- [Goal]: Rewrite the items from the start through the line containing "[1307, 981, 1318, 986] StreetNumber: 526", substituting "readable" for "legible" and leaving everything else unchanged. Return only those lines.

- [Excerpted records]:
[BEGIN]
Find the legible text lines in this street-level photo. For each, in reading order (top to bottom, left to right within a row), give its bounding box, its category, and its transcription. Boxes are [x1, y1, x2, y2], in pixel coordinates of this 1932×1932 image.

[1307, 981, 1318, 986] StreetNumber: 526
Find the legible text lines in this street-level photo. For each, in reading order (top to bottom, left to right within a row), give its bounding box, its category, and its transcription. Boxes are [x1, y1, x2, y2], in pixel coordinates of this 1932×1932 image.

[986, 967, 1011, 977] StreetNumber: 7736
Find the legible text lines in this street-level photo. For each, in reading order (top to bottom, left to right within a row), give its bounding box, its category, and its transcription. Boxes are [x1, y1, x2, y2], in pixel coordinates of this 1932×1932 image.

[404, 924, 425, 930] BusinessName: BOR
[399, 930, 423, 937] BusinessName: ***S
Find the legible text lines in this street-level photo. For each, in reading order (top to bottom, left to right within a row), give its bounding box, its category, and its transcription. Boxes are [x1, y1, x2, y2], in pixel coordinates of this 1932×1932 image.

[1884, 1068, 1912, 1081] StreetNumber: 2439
[END]
- [Reply]:
Find the readable text lines in this street-level photo. For each, in reading order (top to bottom, left to right within a row), give its bounding box, its category, and its transcription. Boxes are [x1, y1, x2, y2], in pixel coordinates of this 1932×1932 image.

[1307, 981, 1318, 986] StreetNumber: 526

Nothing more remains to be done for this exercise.